Jonathan Lucroy (C, Texas Rangers) – I present to you: The amazing disappearing top-tier catcher! Cool hand Lucroy and his ice-cold bat must be a method actor playing the role of Francisco Cervelli, because his 2.9% Barrel/BBE is just above Joe Panik and below Ryan Goins. I believe he must be playing hurt, since he’s also morphed from one of the best pitch-framing catchers to the absolute worst this year, and his exit velocity of 85.6 mph (88.9 mph on FB/LD) is such a far cry from his marks last year. I’d try to trade him if you can get someone to bite at the name value, but you’d be better off with an Avila, Chirinos, hell, maybe even Steven Vogt.

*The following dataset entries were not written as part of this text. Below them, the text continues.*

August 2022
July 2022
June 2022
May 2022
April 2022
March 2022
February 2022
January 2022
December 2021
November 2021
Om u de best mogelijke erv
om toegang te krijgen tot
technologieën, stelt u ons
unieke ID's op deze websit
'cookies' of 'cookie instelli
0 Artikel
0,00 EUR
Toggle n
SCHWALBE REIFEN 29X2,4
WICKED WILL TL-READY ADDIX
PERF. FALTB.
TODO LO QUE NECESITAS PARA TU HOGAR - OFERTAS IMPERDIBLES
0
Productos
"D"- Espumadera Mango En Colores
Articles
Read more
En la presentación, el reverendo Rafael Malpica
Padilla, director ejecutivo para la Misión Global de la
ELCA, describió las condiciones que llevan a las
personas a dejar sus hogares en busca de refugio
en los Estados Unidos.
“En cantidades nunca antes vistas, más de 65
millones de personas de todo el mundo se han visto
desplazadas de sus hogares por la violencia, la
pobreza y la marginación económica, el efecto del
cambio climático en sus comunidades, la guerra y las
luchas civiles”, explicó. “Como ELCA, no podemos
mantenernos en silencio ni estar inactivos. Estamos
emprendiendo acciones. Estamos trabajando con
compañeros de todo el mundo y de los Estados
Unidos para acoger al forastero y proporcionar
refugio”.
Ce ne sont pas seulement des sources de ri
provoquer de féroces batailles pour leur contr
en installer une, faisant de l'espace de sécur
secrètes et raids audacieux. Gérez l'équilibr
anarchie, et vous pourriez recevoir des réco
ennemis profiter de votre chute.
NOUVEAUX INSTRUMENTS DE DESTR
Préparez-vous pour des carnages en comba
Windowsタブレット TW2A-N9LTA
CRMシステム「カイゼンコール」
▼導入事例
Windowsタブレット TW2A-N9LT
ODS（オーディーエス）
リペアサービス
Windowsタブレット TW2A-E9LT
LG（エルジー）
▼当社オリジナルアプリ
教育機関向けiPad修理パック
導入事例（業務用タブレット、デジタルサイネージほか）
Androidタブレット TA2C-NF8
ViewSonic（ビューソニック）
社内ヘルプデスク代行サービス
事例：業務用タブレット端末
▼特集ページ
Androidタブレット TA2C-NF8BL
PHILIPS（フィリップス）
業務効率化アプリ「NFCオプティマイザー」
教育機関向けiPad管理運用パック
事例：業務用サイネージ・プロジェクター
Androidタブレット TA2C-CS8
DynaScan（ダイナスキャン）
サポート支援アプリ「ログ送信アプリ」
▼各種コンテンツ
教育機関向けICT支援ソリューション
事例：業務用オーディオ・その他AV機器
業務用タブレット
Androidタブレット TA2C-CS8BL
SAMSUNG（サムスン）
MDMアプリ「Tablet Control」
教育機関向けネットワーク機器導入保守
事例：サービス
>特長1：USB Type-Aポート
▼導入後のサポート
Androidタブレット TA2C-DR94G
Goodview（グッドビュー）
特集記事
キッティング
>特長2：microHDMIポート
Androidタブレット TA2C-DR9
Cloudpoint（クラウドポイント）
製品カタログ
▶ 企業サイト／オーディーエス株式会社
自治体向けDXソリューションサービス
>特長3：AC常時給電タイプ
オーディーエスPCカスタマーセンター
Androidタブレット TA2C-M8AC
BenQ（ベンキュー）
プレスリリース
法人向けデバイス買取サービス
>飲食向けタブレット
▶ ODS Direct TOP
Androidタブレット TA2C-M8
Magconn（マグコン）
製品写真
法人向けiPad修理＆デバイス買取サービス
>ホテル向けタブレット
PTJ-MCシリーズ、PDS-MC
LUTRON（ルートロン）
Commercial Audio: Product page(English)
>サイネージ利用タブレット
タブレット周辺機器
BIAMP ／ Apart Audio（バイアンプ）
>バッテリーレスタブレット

Joey Gallo (1b/3b, Texas Rangers) – On a home run per at-bat basis, he’s among the best in the league. But with Beltre back and Napoli showing a hot bat, those At-Bats are drying up. Over the past week, he’s only had 10 At-Bats, and he’s struck out in 7 of them. And over the past 3 weeks, he’s hit just .150, and the 4 Homers he’s hit over that span is not enough to justify holding him in shallow leagues, especially batting average leagues. While I’d hold in 15-team OBP and deeper formats, his current 32.8% ownership rate in ESPN is too damn high. If you need to make a cut, send Joey to the Gallos.

Mike Zunino (C, Seattle Mariners) – Oh look what we have here… a major league promotion leading to a massive surge followed by a horrendous slump. Doesn’t this seem familiar. While it’s encouraging that he found his power stroke, the reality is that this year he actually struck out MORE during his big hot streak, where at least last year his run came with temporarily improved plate discipline. Yeah, even at catcher, a 39% K% isn’t going to fly. He still may hit for some pop the rest of the way, but considering it will likely come with a sub-.220 Average (poor OBP as well), you can do better in 12-team mixed formats. Drop him like the American mass market dropped the Zune.

Matt Davidson (3B, Chicago White Sox) – He hits homers, we get it. He also does everything other than hitting homers really, really badly. While he has an elite Barrel/BBE of 18.9%, it’s clear hitting homers is all he’s trying to do, as he has a downright unacceptable 40.9% K rate. And unlike other mashers like Joey Gallo, he’s not really even Three True Outcomes, as he only walks 5.3% of the time. It took a prolonged slump for many owners to wise up, but yeah, he shouldn’t be owned even in 15-team mixed leagues, unless you play in a league where neither batting average or OBP is a category. That must be a weird league.

Ben Pernick

I've been writing for Pitcher List since the beginning, and have been a fantasy baseball addict now for 20 years. I grew up as a Red Sox fan in New York, but now I declare allegiance only to my fantasy teams.

4 responses to “Buy & Sell 7/5: Identifying Who to Add and Who to Drop”

  1. Benivan Stanciano says:

    if Trumbo is available, is he worth a waiver claim? Right now my RF is manned by Schebler.

    • Between those two, I think you gotta stick with the Big Schebloozie. They could hypothetically hit for similar power ROS, but I think Schebler will continue to hit for more power, and has some SB potential as well.

  2. Kenneth says:

    Would you rather have Avila or Realmuto? 12 Team OBP

  3. Fletch47 says:

    Who would you rather own: Aaron Altherr or Domingo Santana?